The Commissioner of the National Tax Service calculated capital gains tax on the premise that the transfer income from the transfer of the ownership of the ownership of the ownership of the ownership of the ownership of the ownership of the ownership of the ownership of the ownership of the ownership of the ownership of the ownership of the ownership of the ownership of the ownership of the ownership of the ownership of the ownership of the ownership of the ownership of the ownership of the ownership of the ownership of the ownership of the ownership of the ownership of the ownership of the ownership of the ownership of the ownership of the ownership of the ownership of the ownership of the ownership of the ownership of the ownership of the ownership of the ownership of the ownership of the ownership of the ownership of the ownership of the ownership of the ownership of the ownership of the ownership of the ownership of the ownership of the ownership of the ownership of the ownership of the ownership of the ownership of the ownership of the ownership of the ownership of the ownership of the ownership of the ownership of the ownership of the ownership of the ownership of the ownership of the ownership of the ownership.

B. Determination

(1) For the purpose of becoming an unjust enrichment, a tax payment or a tax collection should be null and void as it has no legal basis at all in substance or in procedure, or as it is significant and apparent that the defect of the tax disposition is concerned. If the defect of the tax disposition is merely revoked, the tax office’s own revocation or revocation by the appeal procedure cannot be deemed as unjust enrichment unless it is revoked by itself (see Supreme Court Decision 94Da2800, Nov. 11, 1994).

On the other hand, in case where the sale contract is concluded based on the right of sale of the resettled housing site and transfer income tax is imposed on the income accrued from the transfer of the right of sale of the resettled housing site itself before the payment is made, the person who first obtained the right of sale of the resettled housing site shall acquire the above right at the time of confirmation and decision of the person subject to the relocation measures (see, e.g., Supreme Court Decisions 95Nu1707, Sept. 6, 1996; 95Nu618, Aug. 23, 19

As seen earlier, this case’s health division and this BB did not obtain confirmation and decision of the person subject to relocation measures even if they sold the right to purchase the migrants’s housing site to ParkCC and received all the purchase price and died. Accordingly, this case’s taxation is deemed to have been made after the transfer income was made to the B, and even if there was an error in the taxation imposed on the Plaintiff, the heir, by calculating the transfer income tax, and imposing the transfer income tax on the Plaintiff, the Plaintiff completed the implementation in accordance with the sales contract concluded by the predecessor, who was granted the right to purchase the migrants’s housing site as the heir.
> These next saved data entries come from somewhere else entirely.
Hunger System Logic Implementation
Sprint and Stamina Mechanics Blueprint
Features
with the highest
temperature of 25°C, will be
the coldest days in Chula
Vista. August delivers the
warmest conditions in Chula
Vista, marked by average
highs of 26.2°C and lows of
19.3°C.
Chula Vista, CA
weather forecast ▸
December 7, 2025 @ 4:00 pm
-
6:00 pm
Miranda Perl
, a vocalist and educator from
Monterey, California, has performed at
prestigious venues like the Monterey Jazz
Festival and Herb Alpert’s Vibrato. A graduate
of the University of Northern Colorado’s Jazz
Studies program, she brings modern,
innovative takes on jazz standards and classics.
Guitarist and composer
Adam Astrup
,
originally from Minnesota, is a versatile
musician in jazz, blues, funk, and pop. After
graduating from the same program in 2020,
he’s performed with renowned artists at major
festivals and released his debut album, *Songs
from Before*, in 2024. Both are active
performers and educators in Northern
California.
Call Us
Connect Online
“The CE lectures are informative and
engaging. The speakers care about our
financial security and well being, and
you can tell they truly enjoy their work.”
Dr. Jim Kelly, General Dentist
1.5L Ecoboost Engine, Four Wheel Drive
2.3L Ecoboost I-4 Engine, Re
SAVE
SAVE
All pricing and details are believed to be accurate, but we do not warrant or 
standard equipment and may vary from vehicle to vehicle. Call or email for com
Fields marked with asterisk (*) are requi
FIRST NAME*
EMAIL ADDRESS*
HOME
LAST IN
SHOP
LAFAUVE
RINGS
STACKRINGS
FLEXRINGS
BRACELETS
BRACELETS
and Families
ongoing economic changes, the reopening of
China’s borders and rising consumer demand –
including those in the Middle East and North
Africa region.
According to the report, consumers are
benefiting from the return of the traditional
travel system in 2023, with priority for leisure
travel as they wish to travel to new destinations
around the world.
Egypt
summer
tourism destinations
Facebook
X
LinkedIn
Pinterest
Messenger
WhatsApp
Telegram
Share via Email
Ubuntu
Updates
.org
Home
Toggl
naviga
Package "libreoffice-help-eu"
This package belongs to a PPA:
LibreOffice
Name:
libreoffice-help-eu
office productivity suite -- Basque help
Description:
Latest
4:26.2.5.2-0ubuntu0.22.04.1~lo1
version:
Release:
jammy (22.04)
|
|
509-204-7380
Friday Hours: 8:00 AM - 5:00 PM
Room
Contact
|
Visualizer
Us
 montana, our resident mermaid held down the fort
In such factual relations, it is difficult to conclude that there is no room to dispute over the interpretation of Article 94(1)2(a) of the former Income Tax Act (amended by Act No. 9270 of Dec. 26, 2008).

Therefore, the Plaintiff’s assertion based on the premise that the defect in the taxation disposition of this case is significant and apparent is null and void as a matter of course is without merit.

3. Conclusion

Thus, the plaintiff's claim of this case is dismissed as it is without merit.